◆ What you should do ◆
Extend the post about weathering a Viper Mk. VII model, starting right after its final sentence.

◆ Supplied text ◆
***

It’s odd when you can look back over the course of any set of events, and realize that you’d been on a journey all along, even if it wasn’t intended.
Growing up, I had a ten speed bicycle, the kind with the “ram’s horn” handlebars. It was not a name brand bike, and was rather cheap. The frame was a horrid orange sherbert color. Still, it was my bike. It gave me a perceived level of freedom. We lived in a very large neighborhood, as large as some small towns. I’d ride all over the neighborhood, sometimes going to see friends, sometimes just to ride.
Over the course of a summer, I realized I had developed pretty good endurance. I could ride for hours and never feel tired at all. In fact, the duration of the ride was more determined by the discomfort of the bike’s seat than anything else.
One day, I decided to leave the confines of the neighborhood, and just go wandering. Packing a few dollars in my wallet, a peanut butter sandwich, and a bottle of Coke (it’s the real thing, y’all…), I headed out. Turning out of my neighborhood on to one of the main thoroughfares into town was a thrill. Off I rode, fast as I could.
Now, I knew my town well, so it wasn’t blind exploration. But I loved how the places I’d driven past in a car now had new life. New details emerged that I’d never noticed. I headed down back streets and main streets, up and down hills. After what seemed like quite a long time riding, I found myself near a local mall. Deciding that such a journey deserved more than peanut butter, I went into the mall, and had lunch.
After wandering around the mall for a while, the realization hit me. I’d started on an unplanned journey, and ended up in an unintended destination.
Finishing The Viper Mk. VII
With the paint, decals, and panel lines filled in, all that was left to do on the Mk. VII was the weathering.
My typical approach to this would be to pick some good, high contrast colors for the chipping, and then another color in contrast to that for some “second level” chips. It’s a fairly formulaic approach, I suppose, but it works well to convey the idea that an object has had damage to the finish.
However, for this model, I was seeking to emulate the “real thing”. The box art and various CGI stills from the rebooted Battlestar Galactica had a very particular look.
The chipping was all in a light gray, though some stills looked metallic. It was very low contrast. Almost as if to make up for the lack of contrast, the chipping seemed to be in almost ridiculous quantities. It reminded me of my modeling as a youth, when I first “discovered” drybrushing. Suddenly every model had vast amounts of areas chipped with the Testors silver paint from the square bottle. (Which never actually seemed to dry…)
I eventually decided to simply use the box art for inspiration, and settled on Vallejo Sky Gray as the chipping color. I felt this would seem grayish enough to work, yet reflective enough to sorta-kinda-maybe suggest if you squint perhaps a metallic gray. (It’s stunning how precise and well thought out my plans are… 😉 )
Getting Down To It
I applied the sky gray with a sponge, working first right along panel lines, and then gradually expanding out from that. Each time I’d put some on, I’d look at the box art, and realize I needed more. This process as repeated a few times, until I finally decided to stop looking at the bo art for chipping inspiration. I wanted some of the blue paint to remain.
After getting it to what I thought was an acceptable (yet somewhat ridiculous) level, I made the decision to hand paint on a few areas of silver chips.
My thought process was simple… the gray was the primer, the silver was the underlying metal. Picking a few areas that had heavier chipping than the rest, I hand painted in a few silver chips. Working my way round the model, I felt I had enough, and sat back to admire my work.

***

◆ Data shown ◆
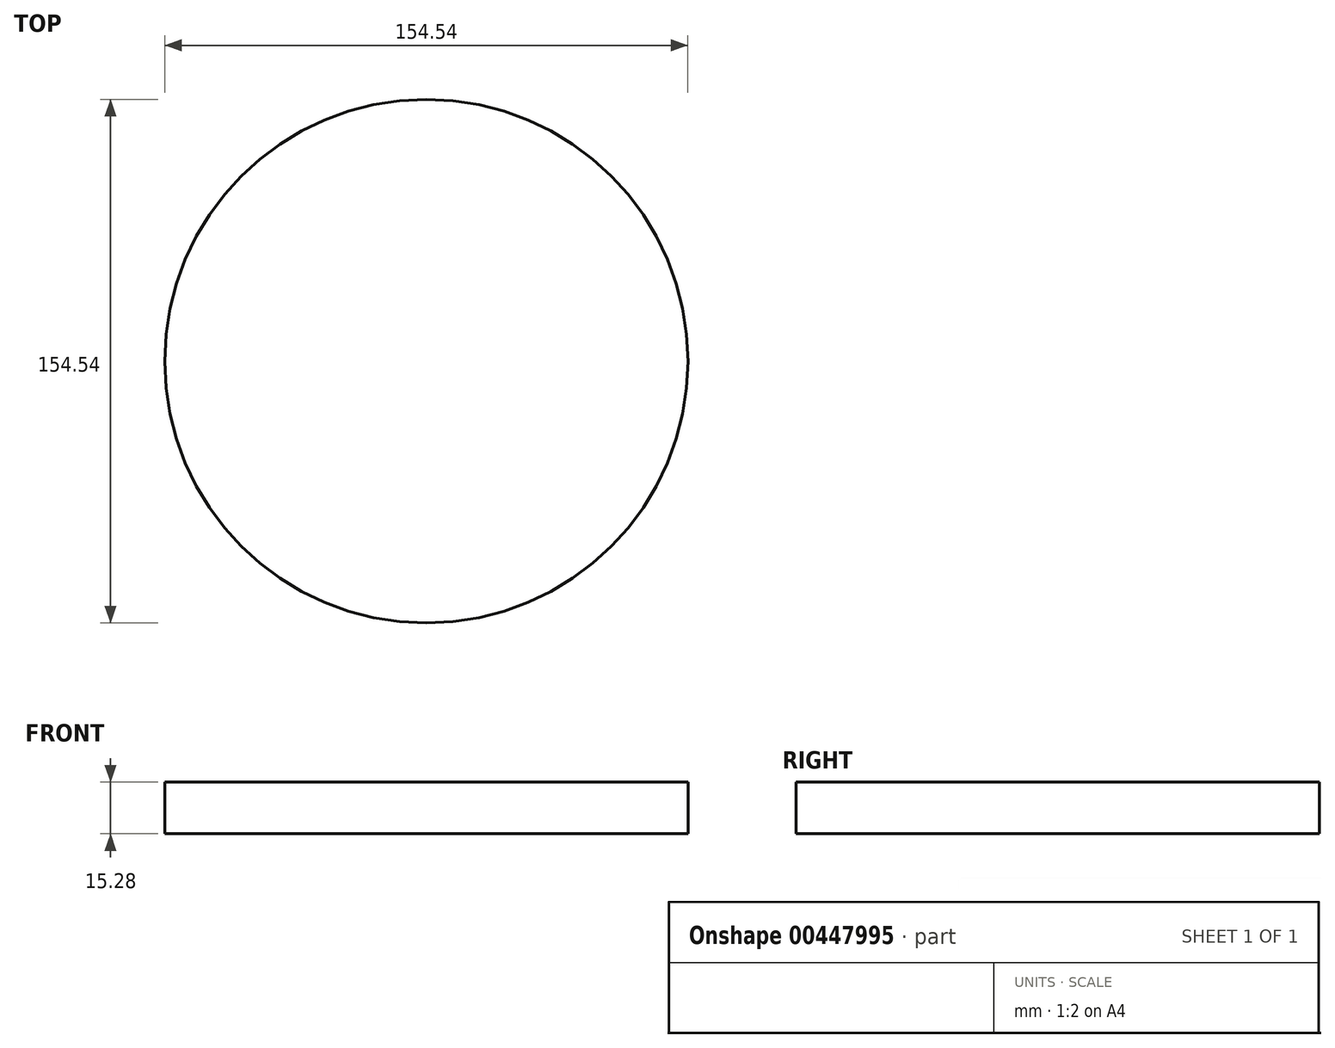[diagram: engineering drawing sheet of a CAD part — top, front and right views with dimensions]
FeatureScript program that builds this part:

***

◆ Result ◆
It looked awful. Just awful. The basic result was pretty much what you’d expect from a balding, overweight, middle-aged man with a bottle of silver paint and a not quite pointy enough brush would do. Blotches of metallic snot, essentially.
Going back to my sponge and light gray paint, I went back over those areas, strategically banning
all most of them to the status of “hidden”. A bit frustrated with the result, I set it aside to dry overnight, while I went off to pout, and console myself with coffee and M & Ms. (Peanut, not plain.)
A Happy Accident
If you’ve ever watched Bob Ross’ “The Joy Of Painting” series on Youtube, you are very familiar with the many sayings he used. “Happy little tree” is probably the most famous of them. But he also said things like “making big decisions” about where a mountain or lake went, “beating the devil out of it” when cleaning his brush, or “it will take over your world” when describing the caution needed when using one color over another.
The one that has always stuck with m though, is “happy accident”. He espoused the notion that there are no mistakes, just happy accidents. Get some paint where you didn’t want it? Turn it into something else. Is that bush a bit too big? Add a trunk and call it a tree. it’s a very good concept to keep in mind with modeling.
I decided the Viper needed a wash. Why I decided this I have no idea. I rarely use washes. But I had some Vallejo Blue Gray Model Wash I’d been itching to use. I thought perhaps stippling that on might help vary the surface color. So away I went, with a big, fat, wide brush.
Damn The Torpedoes
As I began to work, something looked odd. At first I thought it was just the wet appearance of the wash on the model. But as I worked more, I realized that wasn’t it. Of course, instead of stopping and assessing the situation, I pursued the “keep going straight ahead and don’t look left or right” strategy. Finally, it dawned on me what was happening.
The wash, it seems, was lifting the sky gray chipping up. Acrylic paints that had been drying for a day were being reactivated. The oh-so-heavy chipping was rubbing off, replaced by a weird, tinted mix of the paint and wash. Some of the chips stayed, of course… but not all of it.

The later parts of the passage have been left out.